Avoirs russes : trois scénarios sont possibles
À court terme, trois scénarios semblent plausibles. Premier scénario : une majorité qualifiée (15 États représentant 65% de la population) adopte le mécanisme, et l’UE lève alors 90 milliards d’euros adossés aux avoirs russes, ce qui pèserait lourdement en faveur d’un financement stable pour l’Ukraine et constituerait une première politique européenne de recours aux avoirs gelés comme levier de réparation. Le résultat immédiat serait une disponibilité accélérée de fonds, mais il resterait assujetti à des garanties juridiques et financières strictes, et exigerait une orchestration rapide entre la Commission, Euroclear et les États.

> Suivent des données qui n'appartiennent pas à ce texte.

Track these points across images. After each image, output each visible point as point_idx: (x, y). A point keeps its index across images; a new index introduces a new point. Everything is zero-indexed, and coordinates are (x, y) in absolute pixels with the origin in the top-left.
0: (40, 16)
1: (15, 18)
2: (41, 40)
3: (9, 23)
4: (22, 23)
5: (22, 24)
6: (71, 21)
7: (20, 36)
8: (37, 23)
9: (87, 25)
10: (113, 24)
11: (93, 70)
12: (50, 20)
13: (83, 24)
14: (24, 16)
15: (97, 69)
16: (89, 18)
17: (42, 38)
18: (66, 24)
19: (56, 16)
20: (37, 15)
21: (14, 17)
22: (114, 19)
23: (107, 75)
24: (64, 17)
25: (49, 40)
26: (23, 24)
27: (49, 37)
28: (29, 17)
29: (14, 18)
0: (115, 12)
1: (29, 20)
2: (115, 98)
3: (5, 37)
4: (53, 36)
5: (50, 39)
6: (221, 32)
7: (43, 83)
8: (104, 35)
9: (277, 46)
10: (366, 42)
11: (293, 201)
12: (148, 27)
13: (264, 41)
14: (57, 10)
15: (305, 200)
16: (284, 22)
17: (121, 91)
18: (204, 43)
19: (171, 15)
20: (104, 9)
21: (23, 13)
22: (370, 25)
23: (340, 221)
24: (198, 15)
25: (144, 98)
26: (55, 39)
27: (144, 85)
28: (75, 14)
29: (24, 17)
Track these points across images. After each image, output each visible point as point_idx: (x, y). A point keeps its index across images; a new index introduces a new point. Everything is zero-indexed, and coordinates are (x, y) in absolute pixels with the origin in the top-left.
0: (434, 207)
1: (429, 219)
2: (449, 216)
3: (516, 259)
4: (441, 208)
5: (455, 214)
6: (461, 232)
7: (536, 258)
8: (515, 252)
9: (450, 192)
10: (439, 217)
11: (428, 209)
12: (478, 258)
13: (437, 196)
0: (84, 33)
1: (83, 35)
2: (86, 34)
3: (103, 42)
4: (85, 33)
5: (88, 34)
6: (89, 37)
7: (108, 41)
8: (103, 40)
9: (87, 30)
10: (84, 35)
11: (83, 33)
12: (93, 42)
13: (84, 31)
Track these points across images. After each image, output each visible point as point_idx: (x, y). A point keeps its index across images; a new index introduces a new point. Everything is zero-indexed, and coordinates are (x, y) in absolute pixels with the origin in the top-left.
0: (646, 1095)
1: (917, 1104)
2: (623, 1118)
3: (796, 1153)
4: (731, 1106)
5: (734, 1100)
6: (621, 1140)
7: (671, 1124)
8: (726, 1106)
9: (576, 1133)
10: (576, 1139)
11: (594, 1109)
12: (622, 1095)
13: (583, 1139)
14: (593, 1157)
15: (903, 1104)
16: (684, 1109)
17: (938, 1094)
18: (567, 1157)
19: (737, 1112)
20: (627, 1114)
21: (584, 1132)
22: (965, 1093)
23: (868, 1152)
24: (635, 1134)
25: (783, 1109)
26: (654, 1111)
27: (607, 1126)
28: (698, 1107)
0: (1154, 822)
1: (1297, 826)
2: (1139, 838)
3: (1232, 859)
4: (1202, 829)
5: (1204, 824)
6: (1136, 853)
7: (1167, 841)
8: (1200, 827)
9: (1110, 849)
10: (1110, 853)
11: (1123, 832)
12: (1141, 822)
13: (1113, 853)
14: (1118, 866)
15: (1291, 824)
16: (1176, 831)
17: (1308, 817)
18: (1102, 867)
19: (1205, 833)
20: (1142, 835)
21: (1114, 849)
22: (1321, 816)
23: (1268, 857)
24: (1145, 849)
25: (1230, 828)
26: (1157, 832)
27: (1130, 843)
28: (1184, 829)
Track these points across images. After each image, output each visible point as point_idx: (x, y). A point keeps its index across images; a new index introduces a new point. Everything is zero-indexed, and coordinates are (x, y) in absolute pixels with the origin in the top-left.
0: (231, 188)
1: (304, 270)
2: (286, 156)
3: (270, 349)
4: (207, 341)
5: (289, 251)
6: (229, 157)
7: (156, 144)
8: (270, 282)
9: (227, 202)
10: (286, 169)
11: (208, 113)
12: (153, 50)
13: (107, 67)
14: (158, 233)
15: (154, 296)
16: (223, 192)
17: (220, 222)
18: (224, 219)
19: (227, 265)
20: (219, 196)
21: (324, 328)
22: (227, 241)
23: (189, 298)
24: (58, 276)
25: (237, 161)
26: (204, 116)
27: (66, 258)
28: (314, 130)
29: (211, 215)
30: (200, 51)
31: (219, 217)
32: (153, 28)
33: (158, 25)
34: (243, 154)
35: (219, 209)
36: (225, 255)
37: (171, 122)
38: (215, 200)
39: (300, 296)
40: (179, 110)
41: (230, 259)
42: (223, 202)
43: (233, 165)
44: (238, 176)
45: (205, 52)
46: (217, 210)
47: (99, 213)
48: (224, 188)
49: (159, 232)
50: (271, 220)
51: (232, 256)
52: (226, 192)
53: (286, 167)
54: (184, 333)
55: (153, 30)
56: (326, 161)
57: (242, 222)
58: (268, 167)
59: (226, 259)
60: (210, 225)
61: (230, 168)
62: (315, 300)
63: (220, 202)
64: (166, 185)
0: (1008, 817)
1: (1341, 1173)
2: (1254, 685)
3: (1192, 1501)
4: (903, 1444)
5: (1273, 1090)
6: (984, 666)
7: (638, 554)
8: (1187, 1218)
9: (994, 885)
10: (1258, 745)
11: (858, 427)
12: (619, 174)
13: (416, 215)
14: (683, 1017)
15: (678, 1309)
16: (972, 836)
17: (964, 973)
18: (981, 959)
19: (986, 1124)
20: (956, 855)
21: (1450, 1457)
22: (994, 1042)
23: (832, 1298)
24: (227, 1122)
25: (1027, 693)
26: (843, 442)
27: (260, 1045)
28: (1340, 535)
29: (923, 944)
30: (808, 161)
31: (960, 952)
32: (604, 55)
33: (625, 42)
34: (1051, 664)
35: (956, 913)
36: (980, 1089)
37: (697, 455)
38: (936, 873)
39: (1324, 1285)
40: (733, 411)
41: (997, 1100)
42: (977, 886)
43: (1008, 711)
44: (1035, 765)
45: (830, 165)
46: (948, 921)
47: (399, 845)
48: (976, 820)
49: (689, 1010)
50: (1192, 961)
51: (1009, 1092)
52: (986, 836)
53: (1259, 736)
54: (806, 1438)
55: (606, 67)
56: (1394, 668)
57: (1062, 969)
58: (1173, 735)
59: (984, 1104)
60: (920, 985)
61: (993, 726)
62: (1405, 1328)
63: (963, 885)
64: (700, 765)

Deuxième scénario : la Commission opte pour un emprunt classique sur les marchés, en maintenant les avoirs russes comme levier stratégique mais non mobilisé immédiatement. Cette alternative — déjà évoquée publiquement — permettrait de contourner des blocages juridiques et politiques, tout en préservant la capacité de pression sur Moscou. De plus, un emprunt sur les marchés offrirait une solution pragmatique à court terme, même si elle impose des coûts de service de la dette et une dépendance accrue aux conditions de marché.
Enfin, troisième scénario : l’initiative est bloquée ou reportée en raison d’objections persistantes, en particulier belges, et d’avis critiques de la BCE. Dans ce cas, le recours effectif aux avoirs russes resterait en suspens, et l’Ukraine ferait face à une incertitude prolongée quant à ses besoins. De plus, le report fragiliserait la capacité de l’UE à fournir un signal politique fort à Moscou sur la justice des réparations.
Quelle que soit l'option retenue, le calendrier s'annonce serré
Le calendrier politique est serré : la Commission a formalisé sa proposition début décembre 2025, et le dossier doit être examiné au niveau du Conseil européen dans les semaines qui suivent. Ainsi, le vote d’une majorité qualifiée pourrait survenir d’ici la mi-décembre 2025, mais cela suppose que les réticences juridiques et les inquiétudes liées à Euroclear et aux infrastructures soient apaisées. En outre, la diplomatie européenne devra ménager des compromis entre États favorables et États prudents, tout en préservant la confiance des marchés.
Quant à l’Ukraine, le signal politique importe autant que les montants : un engagement clair de l’Union, qu’il soit adossé aux avoirs russes ou levé sur les marchés, renforcera la résilience budgétaire et militaire de Kyiv. Toutefois, l’absence d’un accord rapide pourrait accroître l’incertitude et contraindre l’Ukraine à dépendre davantage d’aides bilatérales ponctuelles et moins prévisibles.